By the way, this amendment was in the Natural Resources Committee, and it was defeated 30 13.
Last night, the Alaska Forest Association wrote in strong opposition to the amendment. And, very frankly, it is not right for the government to tell somebody on private land where they can sell their product. The only person who should be able to do this is the owner of a product. We don't tell where the Californians can sell their rice. We don't tell Weyerhaeuser where they should sell their timber. And so we shouldn't be telling a private landowner where to sell their timber.
In fact, if we had the Tongass National Forest, what little land we have left of less than a million and a half acres that is federally owned as far as harvesting capability, if the Forest Service would do their job, we'd have some timber to harvest, but they're not doing it. But what timber they do harvest on Federal land, they allow 50 percent of old-growth timber sales and 100 percent of new growth, 100 percent to be sold. So this is a little bit, I say, not sincere in the sense that this is not going to create jobs, and the Federal Government is already allowing timber to be sold wherever they wish to.

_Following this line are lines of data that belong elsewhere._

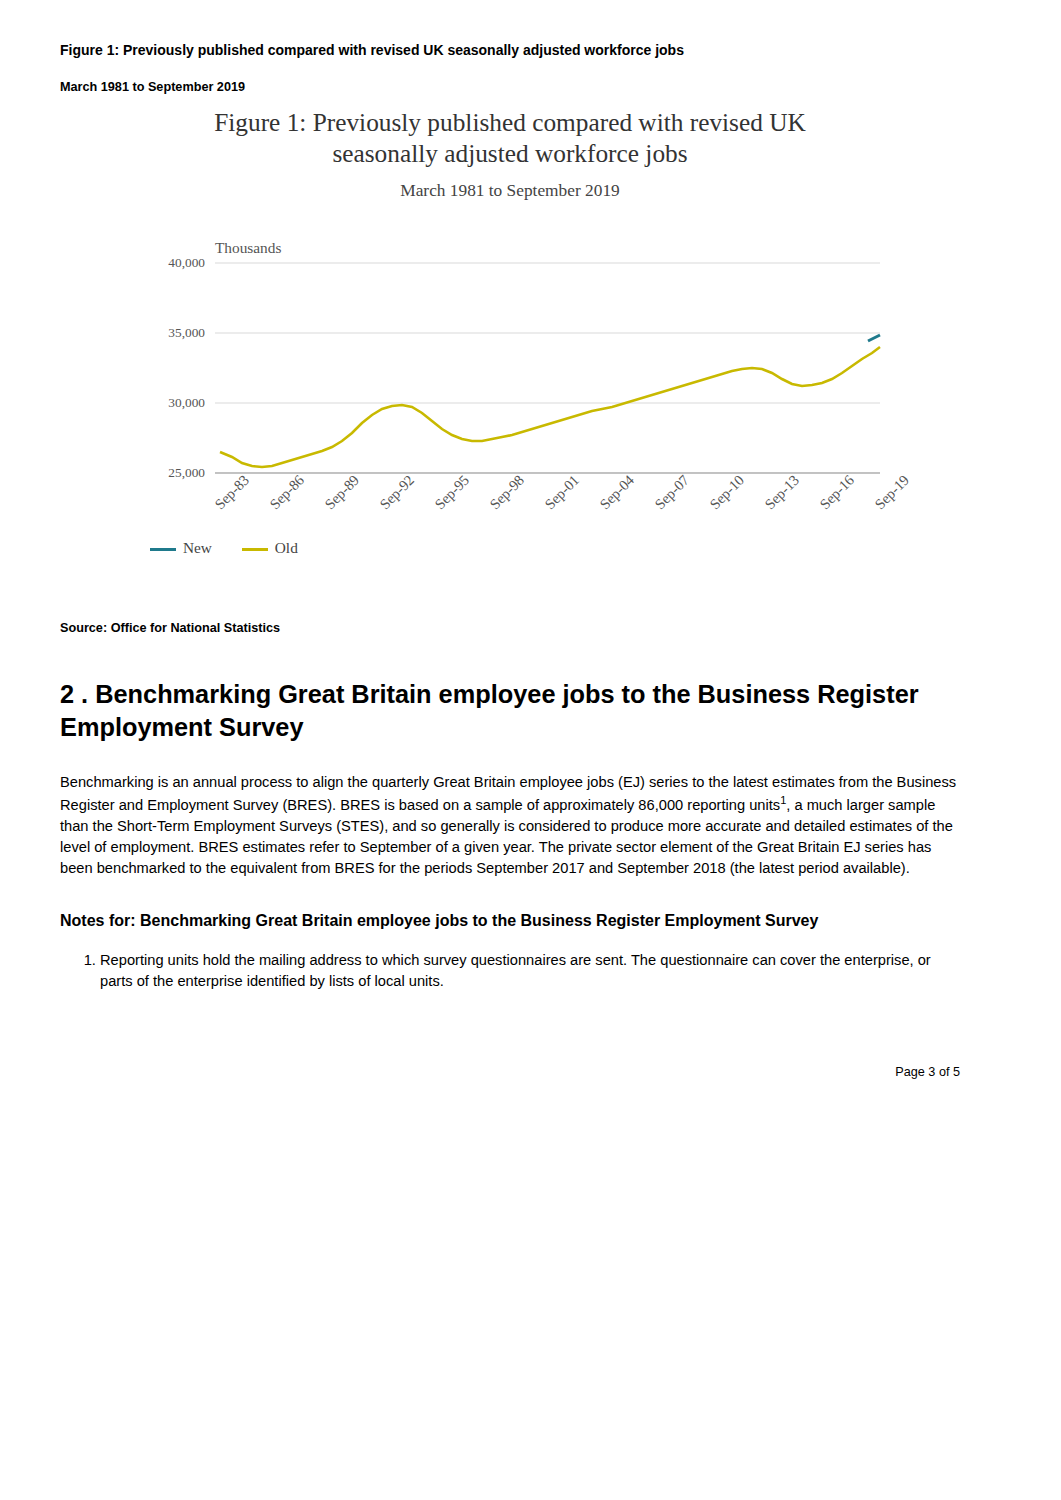Figure 1: Previously published compared with revised UK seasonally adjusted workforce jobs
March 1981 to September 2019
Figure 1: Previously published compared with revised UK
seasonally adjusted workforce jobs
March 1981 to September 2019
Thousands 40,000 35,000 30,000 25,000 Sep-83 Sep-86 Sep-89 Sep-92 Sep-95 Sep-98 Sep-01 Sep-04 Sep-07 Sep-10 Sep-13 Sep-16 Sep-19
New Old
Source: Office for National Statistics
2 . Benchmarking Great Britain employee jobs to the Business Register Employment Survey
Benchmarking is an annual process to align the quarterly Great Britain employee jobs (EJ) series to the latest estimates from the Business Register and Employment Survey (BRES). BRES is based on a sample of approximately 86,000 reporting units1, a much larger sample than the Short-Term Employment Surveys (STES), and so generally is considered to produce more accurate and detailed estimates of the level of employment. BRES estimates refer to September of a given year. The private sector element of the Great Britain EJ series has been benchmarked to the equivalent from BRES for the periods September 2017 and September 2018 (the latest period available).
Notes for: Benchmarking Great Britain employee jobs to the Business Register Employment Survey
Reporting units hold the mailing address to which survey questionnaires are sent. The questionnaire can cover the enterprise, or parts of the enterprise identified by lists of local units.
Page 3 of 5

I would suggest respectfully that the amendment is not placed correctly. I would like to keep the timber in the United States, but if the market's not there, or if the bid is not as high as overseas people who bid on it, then you have to let the private person, in fact, sell his timber.
I would suggest respectfully that the thing that concerns me the most in this whole argument is some of the arguments against this legislation. This is about a Native group. It's a corporation, but it's a Native group of villages put together that have a high unemployment. We're getting all kinds of bull dip all across the Internet now saying that this, in fact, is going to give away. It's talk about roads being given away. This is timber area that has already been cut, and they do not want to cut the old timber area.

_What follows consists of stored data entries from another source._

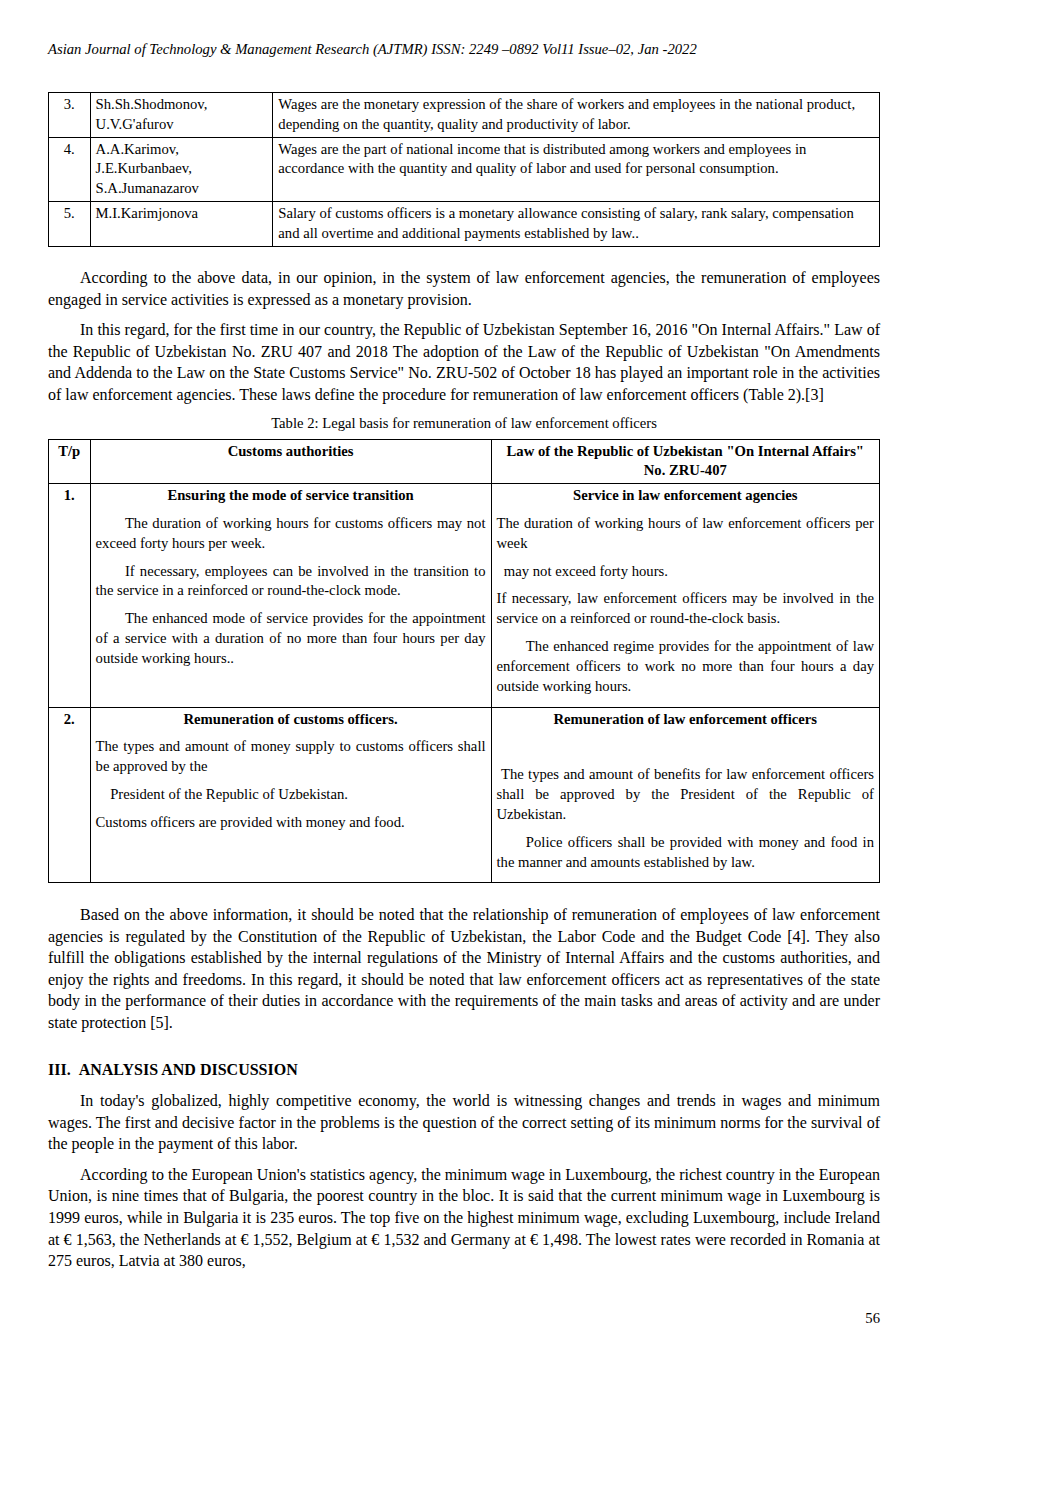Asian Journal of Technology & Management Research (AJTMR) ISSN: 2249 –0892 Vol11 Issue–02, Jan -2022
| 3. | Sh.Sh.Shodmonov, U.V.G'afurov | Wages are the monetary expression of the share of workers and employees in the national product, depending on the quantity, quality and productivity of labor. |
| 4. | A.A.Karimov, J.E.Kurbanbaev, S.A.Jumanazarov | Wages are the part of national income that is distributed among workers and employees in accordance with the quantity and quality of labor and used for personal consumption. |
| 5. | M.I.Karimjonova | Salary of customs officers is a monetary allowance consisting of salary, rank salary, compensation and all overtime and additional payments established by law.. |
According to the above data, in our opinion, in the system of law enforcement agencies, the remuneration of employees engaged in service activities is expressed as a monetary provision.
In this regard, for the first time in our country, the Republic of Uzbekistan September 16, 2016 "On Internal Affairs." Law of the Republic of Uzbekistan No. ZRU 407 and 2018 The adoption of the Law of the Republic of Uzbekistan "On Amendments and Addenda to the Law on the State Customs Service" No. ZRU-502 of October 18 has played an important role in the activities of law enforcement agencies. These laws define the procedure for remuneration of law enforcement officers (Table 2).[3]
Table 2: Legal basis for remuneration of law enforcement officers
| T/p | Customs authorities | Law of the Republic of Uzbekistan "On Internal Affairs" No. ZRU-407 |
| --- | --- | --- |
| 1. | Ensuring the mode of service transition The duration of working hours for customs officers may not exceed forty hours per week. If necessary, employees can be involved in the transition to the service in a reinforced or round-the-clock mode. The enhanced mode of service provides for the appointment of a service with a duration of no more than four hours per day outside working hours.. | Service in law enforcement agencies The duration of working hours of law enforcement officers per week may not exceed forty hours. If necessary, law enforcement officers may be involved in the service on a reinforced or round-the-clock basis. The enhanced regime provides for the appointment of law enforcement officers to work no more than four hours a day outside working hours. |
| 2. | Remuneration of customs officers. The types and amount of money supply to customs officers shall be approved by the President of the Republic of Uzbekistan. Customs officers are provided with money and food. | Remuneration of law enforcement officers The types and amount of benefits for law enforcement officers shall be approved by the President of the Republic of Uzbekistan. Police officers shall be provided with money and food in the manner and amounts established by law. |
Based on the above information, it should be noted that the relationship of remuneration of employees of law enforcement agencies is regulated by the Constitution of the Republic of Uzbekistan, the Labor Code and the Budget Code [4]. They also fulfill the obligations established by the internal regulations of the Ministry of Internal Affairs and the customs authorities, and enjoy the rights and freedoms. In this regard, it should be noted that law enforcement officers act as representatives of the state body in the performance of their duties in accordance with the requirements of the main tasks and areas of activity and are under state protection [5].
III. ANALYSIS AND DISCUSSION
In today's globalized, highly competitive economy, the world is witnessing changes and trends in wages and minimum wages. The first and decisive factor in the problems is the question of the correct setting of its minimum norms for the survival of the people in the payment of this labor.
According to the European Union's statistics agency, the minimum wage in Luxembourg, the richest country in the European Union, is nine times that of Bulgaria, the poorest country in the bloc. It is said that the current minimum wage in Luxembourg is 1999 euros, while in Bulgaria it is 235 euros. The top five on the highest minimum wage, excluding Luxembourg, include Ireland at € 1,563, the Netherlands at € 1,552, Belgium at € 1,532 and Germany at € 1,498. The lowest rates were recorded in Romania at 275 euros, Latvia at 380 euros,
56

They're trying to have a good industry built by silviculture, and this is what's so important here. But for some reason, like I say, they're winning the ``bull dip'' awards of the whole year on this legislation.
Now, I understand what the gentleman is trying to do, but it's not right to have a private entity be told by the Federal Government where they can sell their product. We don't tell rice growers or tell anybody else where to sell their product. They sell it to the best market, and this is about the best market.
This would be wrong because they will have timber in a few years. I'd say maybe 50 years they'll have the best timber stand in the whole State of Alaska because this area has already been cut. They'll take them thin, and they'll be able to sell this timber at a high price, probably to the United States by then because we'll all be long gone.